Dataset entries
○ ○ ○

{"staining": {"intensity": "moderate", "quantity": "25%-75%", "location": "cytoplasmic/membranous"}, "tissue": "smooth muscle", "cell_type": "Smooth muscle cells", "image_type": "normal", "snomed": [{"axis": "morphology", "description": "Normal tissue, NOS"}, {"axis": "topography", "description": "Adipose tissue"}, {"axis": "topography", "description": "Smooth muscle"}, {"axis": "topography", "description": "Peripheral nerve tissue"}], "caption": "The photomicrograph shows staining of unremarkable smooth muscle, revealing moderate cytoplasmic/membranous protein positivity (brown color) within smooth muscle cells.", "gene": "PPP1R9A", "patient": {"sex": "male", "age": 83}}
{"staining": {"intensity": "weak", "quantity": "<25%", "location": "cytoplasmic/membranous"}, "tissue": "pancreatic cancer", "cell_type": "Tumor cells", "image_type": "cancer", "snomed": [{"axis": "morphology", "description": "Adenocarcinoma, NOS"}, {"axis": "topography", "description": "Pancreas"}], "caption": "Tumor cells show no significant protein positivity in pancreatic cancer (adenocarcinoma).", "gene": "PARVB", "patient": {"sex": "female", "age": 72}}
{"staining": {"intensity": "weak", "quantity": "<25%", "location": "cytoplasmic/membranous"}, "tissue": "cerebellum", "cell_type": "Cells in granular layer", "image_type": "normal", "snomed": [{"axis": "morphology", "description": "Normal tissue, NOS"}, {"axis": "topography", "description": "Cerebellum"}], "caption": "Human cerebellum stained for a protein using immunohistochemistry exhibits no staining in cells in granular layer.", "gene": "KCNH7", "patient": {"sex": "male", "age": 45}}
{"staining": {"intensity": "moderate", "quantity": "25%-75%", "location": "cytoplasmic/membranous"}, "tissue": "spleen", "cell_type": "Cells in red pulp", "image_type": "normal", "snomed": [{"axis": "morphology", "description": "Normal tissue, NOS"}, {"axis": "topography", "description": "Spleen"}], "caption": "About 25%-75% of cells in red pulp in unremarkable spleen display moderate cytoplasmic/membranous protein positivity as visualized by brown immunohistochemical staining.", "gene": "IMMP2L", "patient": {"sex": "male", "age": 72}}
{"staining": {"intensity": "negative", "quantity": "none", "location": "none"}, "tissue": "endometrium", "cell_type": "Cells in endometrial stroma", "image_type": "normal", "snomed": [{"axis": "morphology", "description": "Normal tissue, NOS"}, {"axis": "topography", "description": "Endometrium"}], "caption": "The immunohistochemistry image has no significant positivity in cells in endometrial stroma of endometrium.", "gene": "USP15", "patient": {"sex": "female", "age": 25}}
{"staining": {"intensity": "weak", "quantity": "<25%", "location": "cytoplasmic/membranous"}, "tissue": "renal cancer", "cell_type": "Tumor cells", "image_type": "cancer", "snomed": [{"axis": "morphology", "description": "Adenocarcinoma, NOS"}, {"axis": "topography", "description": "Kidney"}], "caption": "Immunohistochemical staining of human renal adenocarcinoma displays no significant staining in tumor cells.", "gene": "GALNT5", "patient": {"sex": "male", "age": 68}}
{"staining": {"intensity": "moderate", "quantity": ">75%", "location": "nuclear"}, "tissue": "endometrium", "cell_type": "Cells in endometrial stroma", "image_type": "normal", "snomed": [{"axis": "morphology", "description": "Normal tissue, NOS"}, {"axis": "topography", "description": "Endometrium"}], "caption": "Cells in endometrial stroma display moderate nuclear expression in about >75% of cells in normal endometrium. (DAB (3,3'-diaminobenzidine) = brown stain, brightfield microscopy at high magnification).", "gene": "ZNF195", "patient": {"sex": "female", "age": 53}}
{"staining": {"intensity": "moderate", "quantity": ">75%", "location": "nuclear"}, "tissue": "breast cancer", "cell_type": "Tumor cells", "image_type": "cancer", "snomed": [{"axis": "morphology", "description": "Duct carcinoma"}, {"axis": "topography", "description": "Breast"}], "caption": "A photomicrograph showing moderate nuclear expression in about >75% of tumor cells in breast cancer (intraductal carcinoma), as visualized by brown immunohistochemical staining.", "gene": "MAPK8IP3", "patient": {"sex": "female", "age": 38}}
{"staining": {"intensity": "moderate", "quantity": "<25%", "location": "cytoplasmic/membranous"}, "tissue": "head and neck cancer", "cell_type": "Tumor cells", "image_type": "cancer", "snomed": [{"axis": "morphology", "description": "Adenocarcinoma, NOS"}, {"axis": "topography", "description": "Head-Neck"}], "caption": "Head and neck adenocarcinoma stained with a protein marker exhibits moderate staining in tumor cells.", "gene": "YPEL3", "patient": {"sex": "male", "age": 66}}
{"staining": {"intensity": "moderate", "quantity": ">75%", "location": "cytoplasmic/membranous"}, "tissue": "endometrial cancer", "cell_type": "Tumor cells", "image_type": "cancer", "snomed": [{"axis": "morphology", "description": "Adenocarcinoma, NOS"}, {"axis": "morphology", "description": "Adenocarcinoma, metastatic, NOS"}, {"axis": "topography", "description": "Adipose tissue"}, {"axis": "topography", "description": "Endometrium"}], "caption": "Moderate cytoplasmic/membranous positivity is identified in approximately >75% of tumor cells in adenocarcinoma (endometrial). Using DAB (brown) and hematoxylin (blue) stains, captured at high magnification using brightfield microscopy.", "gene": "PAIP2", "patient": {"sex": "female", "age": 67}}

○ ○ ○

Check each line of the data above for the word "unremarkable" and copy the ones where it is found.

__Response box__:
{"staining": {"intensity": "moderate", "quantity": "25%-75%", "location": "cytoplasmic/membranous"}, "tissue": "smooth muscle", "cell_type": "Smooth muscle cells", "image_type": "normal", "snomed": [{"axis": "morphology", "description": "Normal tissue, NOS"}, {"axis": "topography", "description": "Adipose tissue"}, {"axis": "topography", "description": "Smooth muscle"}, {"axis": "topography", "description": "Peripheral nerve tissue"}], "caption": "The photomicrograph shows staining of unremarkable smooth muscle, revealing moderate cytoplasmic/membranous protein positivity (brown color) within smooth muscle cells.", "gene": "PPP1R9A", "patient": {"sex": "male", "age": 83}}
{"staining": {"intensity": "moderate", "quantity": "25%-75%", "location": "cytoplasmic/membranous"}, "tissue": "spleen", "cell_type": "Cells in red pulp", "image_type": "normal", "snomed": [{"axis": "morphology", "description": "Normal tissue, NOS"}, {"axis": "topography", "description": "Spleen"}], "caption": "About 25%-75% of cells in red pulp in unremarkable spleen display moderate cytoplasmic/membranous protein positivity as visualized by brown immunohistochemical staining.", "gene": "IMMP2L", "patient": {"sex": "male", "age": 72}}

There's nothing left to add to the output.